- Rated - HOT! HOT! HOT!
Starship Troopers is a very intelligent film. It is wonderful visually,
and it is action-packed. It should appeal to a very broad audience -
but with some notable exceptions. If you don't like violent movies or
movies which show bloodshed and the effects of war, don't see it. And
if your idea of a good movie is a romance, don't bother with this one.
But otherwise, make the effort. Don't assume you'll be seeing mindless
bloodshed and brain-dead action. You won't This is a film to make you
It is funny in sardonic sort of way. It looks like a high-tech
comic-strip: which is to say it looks fabulous. The lead actors are
right onto the intentions of the director (Paul Verhoeven, who directed
The Fourth Man, Robocop, Total Recall and Basic Instinct, among other
films). And those intentions are subversive.

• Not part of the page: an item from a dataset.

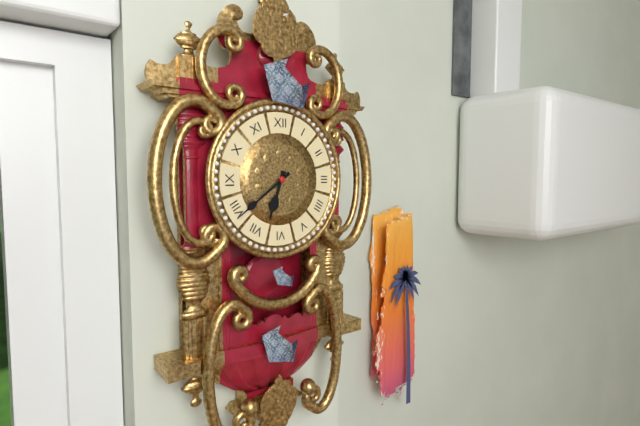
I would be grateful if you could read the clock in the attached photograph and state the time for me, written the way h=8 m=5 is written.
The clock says h=6 m=39
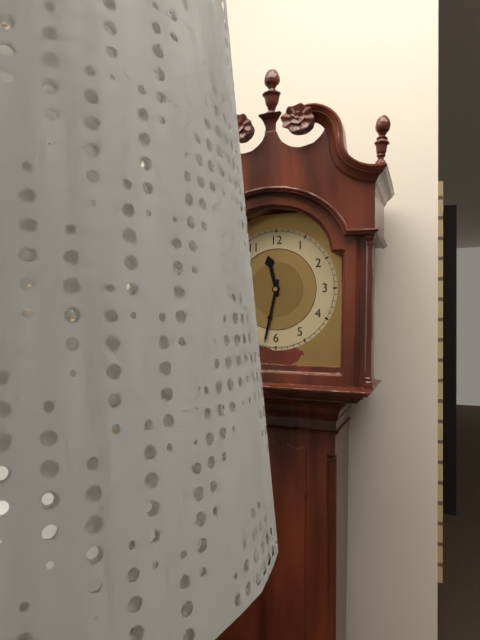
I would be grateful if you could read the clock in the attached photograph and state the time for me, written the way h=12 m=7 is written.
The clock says h=11 m=32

And the bugs! They are terrific. What an appalling prospect - being
overrun by intelligent bugs! How it brings out some primitive fear in
us - an idea which is exploited brilliantly by Verhoeven and the
scriptwriters. I particularly loved the "brainy" bug. I imagine the
designers saying to themselves, "Now how can we make this bug
particularly repellent? I know, we'll make it a giant brain, with 14
eyes, an appendage that sucks your brain out, and an anus for a mouth!"
The screenplay is a gem: clever and wicked, and chilling. It was
written by Ed Neumeier (who co-wrote Robocop, and has written something
else very good recently, but I can't think of what it is!). The
original story comes from Robert A Heinlein, who wrote it more or less
"straight" - without any of the irony and sardonic wit that Neumeier
and Verhoeven bring to it.
For the movie buff, there is also the fun of picking the references to
other movies (such as Zulu ) and in particular World War 2 propaganda
films, such as the series Why We Fight, which Frank Capra produced and
many of whose films he also directed, as did Anatole Litvak. This
series made the unpleasantness of war into exciting entertainment, much
as Starship Troopers does. There's that Verhoeven intelligence again.
At the session I attended, there was an added piquancy. There was a
group of servicemen a few rows behind. It was fascinating listening to
their reaction, which veered from gung-ho cheering and wisecracking to
confused silence. Did they know that everything they stood for was
being sent up? I'm not sure, but they definitely enjoyed themselves!